EXERCISE DETAILS:
The lines from the top of the data down to the line with "high-resolution image shows" should be repeated exactly, both ends included.

DATA TO EXAMINE:
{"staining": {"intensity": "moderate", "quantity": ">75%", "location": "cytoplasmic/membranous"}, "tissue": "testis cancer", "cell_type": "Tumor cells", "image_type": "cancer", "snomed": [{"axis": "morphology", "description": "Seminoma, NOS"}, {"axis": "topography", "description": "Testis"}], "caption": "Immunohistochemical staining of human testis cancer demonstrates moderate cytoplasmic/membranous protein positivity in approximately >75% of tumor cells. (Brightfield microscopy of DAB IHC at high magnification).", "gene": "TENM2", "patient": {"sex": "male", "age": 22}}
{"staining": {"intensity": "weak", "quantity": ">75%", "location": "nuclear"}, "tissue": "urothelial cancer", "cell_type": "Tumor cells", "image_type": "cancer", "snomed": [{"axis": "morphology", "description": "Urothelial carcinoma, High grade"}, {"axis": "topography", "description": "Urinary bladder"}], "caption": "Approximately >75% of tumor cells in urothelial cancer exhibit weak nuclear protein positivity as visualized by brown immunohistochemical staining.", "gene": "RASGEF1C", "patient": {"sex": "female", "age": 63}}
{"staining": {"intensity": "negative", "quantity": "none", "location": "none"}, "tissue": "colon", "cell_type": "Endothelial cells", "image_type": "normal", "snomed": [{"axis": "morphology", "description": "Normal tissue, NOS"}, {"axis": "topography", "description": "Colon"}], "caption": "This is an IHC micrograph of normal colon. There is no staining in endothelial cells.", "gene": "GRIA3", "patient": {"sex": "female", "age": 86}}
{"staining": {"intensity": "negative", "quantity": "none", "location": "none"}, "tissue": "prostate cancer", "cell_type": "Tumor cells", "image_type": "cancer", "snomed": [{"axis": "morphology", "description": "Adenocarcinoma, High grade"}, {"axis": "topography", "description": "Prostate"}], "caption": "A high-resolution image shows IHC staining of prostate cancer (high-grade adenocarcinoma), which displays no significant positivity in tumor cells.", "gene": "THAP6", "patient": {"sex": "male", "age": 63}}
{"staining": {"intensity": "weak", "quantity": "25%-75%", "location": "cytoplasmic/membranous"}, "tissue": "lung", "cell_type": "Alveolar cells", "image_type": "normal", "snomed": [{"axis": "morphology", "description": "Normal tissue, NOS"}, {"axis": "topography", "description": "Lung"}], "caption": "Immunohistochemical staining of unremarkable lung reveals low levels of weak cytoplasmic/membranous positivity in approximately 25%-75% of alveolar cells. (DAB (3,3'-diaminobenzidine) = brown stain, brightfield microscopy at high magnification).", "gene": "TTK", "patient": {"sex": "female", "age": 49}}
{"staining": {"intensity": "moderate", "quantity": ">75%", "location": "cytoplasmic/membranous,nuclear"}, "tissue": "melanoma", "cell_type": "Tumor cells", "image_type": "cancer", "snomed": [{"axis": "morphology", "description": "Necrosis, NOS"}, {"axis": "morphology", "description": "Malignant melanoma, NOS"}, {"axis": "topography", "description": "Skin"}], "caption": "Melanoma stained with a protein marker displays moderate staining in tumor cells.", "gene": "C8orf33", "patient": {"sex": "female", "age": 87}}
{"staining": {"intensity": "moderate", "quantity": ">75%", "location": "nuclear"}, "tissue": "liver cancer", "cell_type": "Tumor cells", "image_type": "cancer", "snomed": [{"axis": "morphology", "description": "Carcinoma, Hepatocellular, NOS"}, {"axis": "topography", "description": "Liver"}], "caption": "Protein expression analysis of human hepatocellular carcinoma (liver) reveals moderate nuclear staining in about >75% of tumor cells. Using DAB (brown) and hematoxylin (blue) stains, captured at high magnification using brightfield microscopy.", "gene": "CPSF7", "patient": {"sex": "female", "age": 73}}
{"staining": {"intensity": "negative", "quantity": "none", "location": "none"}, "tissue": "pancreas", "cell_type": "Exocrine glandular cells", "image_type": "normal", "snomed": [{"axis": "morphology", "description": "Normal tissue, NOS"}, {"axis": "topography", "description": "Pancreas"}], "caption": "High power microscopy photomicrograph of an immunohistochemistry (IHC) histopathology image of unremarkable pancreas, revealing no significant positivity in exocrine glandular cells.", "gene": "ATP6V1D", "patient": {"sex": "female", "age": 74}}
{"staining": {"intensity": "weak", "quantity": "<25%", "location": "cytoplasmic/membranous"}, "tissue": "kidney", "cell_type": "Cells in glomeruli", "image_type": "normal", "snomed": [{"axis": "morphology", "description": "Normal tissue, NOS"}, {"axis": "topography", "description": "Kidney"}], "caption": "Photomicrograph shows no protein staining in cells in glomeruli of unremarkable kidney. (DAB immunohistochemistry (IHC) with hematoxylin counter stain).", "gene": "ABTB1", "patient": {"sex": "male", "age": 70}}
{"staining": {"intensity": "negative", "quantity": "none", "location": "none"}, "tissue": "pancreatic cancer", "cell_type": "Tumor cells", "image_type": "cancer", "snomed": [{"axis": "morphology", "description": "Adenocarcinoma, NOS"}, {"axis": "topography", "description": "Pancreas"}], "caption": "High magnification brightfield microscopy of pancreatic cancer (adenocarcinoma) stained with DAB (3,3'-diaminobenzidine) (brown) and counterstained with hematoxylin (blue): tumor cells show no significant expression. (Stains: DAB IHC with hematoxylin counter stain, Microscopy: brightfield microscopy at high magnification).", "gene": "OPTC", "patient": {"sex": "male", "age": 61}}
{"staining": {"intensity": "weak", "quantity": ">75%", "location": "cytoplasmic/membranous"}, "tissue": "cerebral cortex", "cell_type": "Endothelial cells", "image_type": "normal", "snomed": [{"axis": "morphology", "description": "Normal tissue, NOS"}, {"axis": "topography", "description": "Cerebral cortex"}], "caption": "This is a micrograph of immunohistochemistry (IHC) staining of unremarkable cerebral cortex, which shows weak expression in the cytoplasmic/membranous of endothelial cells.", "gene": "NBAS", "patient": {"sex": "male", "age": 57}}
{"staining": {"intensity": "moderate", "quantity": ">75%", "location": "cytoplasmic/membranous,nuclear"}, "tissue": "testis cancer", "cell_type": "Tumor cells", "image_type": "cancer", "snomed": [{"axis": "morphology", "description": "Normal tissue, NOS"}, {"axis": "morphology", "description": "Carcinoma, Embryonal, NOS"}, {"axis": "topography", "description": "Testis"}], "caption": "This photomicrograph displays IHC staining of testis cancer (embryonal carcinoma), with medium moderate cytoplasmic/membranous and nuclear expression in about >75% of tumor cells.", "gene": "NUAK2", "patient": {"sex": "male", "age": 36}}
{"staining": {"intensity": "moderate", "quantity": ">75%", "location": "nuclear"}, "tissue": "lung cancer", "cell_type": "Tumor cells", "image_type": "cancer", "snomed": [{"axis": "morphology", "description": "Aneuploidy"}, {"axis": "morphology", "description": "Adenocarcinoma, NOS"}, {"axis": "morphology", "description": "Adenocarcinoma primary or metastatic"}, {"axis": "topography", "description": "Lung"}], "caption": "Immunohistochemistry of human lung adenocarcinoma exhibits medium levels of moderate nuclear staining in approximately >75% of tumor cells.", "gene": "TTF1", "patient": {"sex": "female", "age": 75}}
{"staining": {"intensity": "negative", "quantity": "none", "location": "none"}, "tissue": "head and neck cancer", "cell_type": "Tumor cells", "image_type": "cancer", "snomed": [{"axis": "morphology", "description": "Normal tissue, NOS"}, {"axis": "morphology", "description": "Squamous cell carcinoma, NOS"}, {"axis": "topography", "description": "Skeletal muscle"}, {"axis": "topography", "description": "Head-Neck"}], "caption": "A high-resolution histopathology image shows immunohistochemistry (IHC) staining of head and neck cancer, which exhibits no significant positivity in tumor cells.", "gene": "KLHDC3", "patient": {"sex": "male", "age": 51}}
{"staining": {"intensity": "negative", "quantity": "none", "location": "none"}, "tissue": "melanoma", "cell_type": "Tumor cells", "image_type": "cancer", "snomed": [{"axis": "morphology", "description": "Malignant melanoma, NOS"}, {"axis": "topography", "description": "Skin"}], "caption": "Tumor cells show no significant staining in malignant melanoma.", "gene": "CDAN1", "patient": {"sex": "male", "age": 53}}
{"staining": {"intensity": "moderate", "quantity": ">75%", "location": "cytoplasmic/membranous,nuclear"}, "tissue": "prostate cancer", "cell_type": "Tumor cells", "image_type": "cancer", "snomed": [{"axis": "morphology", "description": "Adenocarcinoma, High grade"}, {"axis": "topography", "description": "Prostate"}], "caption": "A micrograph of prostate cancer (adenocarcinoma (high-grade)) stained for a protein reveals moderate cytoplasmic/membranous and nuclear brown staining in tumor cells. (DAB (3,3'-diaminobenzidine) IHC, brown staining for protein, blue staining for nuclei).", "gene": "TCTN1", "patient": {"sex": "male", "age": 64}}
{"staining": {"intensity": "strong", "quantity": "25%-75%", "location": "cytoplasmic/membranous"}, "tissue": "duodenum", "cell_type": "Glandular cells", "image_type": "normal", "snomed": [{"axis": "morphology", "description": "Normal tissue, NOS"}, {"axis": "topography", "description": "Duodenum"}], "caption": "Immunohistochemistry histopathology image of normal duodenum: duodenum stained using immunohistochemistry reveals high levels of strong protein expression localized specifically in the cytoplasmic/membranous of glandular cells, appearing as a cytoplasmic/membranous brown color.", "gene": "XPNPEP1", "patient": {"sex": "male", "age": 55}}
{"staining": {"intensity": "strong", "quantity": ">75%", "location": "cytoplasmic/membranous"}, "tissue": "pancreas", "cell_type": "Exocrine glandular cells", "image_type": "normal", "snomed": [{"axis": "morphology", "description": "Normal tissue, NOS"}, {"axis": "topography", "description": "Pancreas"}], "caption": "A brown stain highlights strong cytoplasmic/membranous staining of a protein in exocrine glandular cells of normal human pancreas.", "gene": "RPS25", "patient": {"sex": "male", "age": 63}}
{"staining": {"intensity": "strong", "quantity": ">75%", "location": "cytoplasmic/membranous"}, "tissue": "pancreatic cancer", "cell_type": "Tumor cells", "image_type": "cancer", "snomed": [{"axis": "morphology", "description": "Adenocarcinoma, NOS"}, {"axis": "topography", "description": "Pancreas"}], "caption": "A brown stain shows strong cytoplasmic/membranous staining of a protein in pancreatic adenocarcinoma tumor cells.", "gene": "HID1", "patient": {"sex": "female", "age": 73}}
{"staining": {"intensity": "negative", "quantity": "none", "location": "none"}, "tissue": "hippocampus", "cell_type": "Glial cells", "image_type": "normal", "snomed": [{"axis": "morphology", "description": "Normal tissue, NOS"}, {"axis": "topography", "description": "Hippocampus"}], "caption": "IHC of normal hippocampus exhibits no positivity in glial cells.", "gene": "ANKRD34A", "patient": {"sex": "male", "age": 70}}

WRITTEN RESPONSE:
{"staining": {"intensity": "moderate", "quantity": ">75%", "location": "cytoplasmic/membranous"}, "tissue": "testis cancer", "cell_type": "Tumor cells", "image_type": "cancer", "snomed": [{"axis": "morphology", "description": "Seminoma, NOS"}, {"axis": "topography", "description": "Testis"}], "caption": "Immunohistochemical staining of human testis cancer demonstrates moderate cytoplasmic/membranous protein positivity in approximately >75% of tumor cells. (Brightfield microscopy of DAB IHC at high magnification).", "gene": "TENM2", "patient": {"sex": "male", "age": 22}}
{"staining": {"intensity": "weak", "quantity": ">75%", "location": "nuclear"}, "tissue": "urothelial cancer", "cell_type": "Tumor cells", "image_type": "cancer", "snomed": [{"axis": "morphology", "description": "Urothelial carcinoma, High grade"}, {"axis": "topography", "description": "Urinary bladder"}], "caption": "Approximately >75% of tumor cells in urothelial cancer exhibit weak nuclear protein positivity as visualized by brown immunohistochemical staining.", "gene": "RASGEF1C", "patient": {"sex": "female", "age": 63}}
{"staining": {"intensity": "negative", "quantity": "none", "location": "none"}, "tissue": "colon", "cell_type": "Endothelial cells", "image_type": "normal", "snomed": [{"axis": "morphology", "description": "Normal tissue, NOS"}, {"axis": "topography", "description": "Colon"}], "caption": "This is an IHC micrograph of normal colon. There is no staining in endothelial cells.", "gene": "GRIA3", "patient": {"sex": "female", "age": 86}}
{"staining": {"intensity": "negative", "quantity": "none", "location": "none"}, "tissue": "prostate cancer", "cell_type": "Tumor cells", "image_type": "cancer", "snomed": [{"axis": "morphology", "description": "Adenocarcinoma, High grade"}, {"axis": "topography", "description": "Prostate"}], "caption": "A high-resolution image shows IHC staining of prostate cancer (high-grade adenocarcinoma), which displays no significant positivity in tumor cells.", "gene": "THAP6", "patient": {"sex": "male", "age": 63}}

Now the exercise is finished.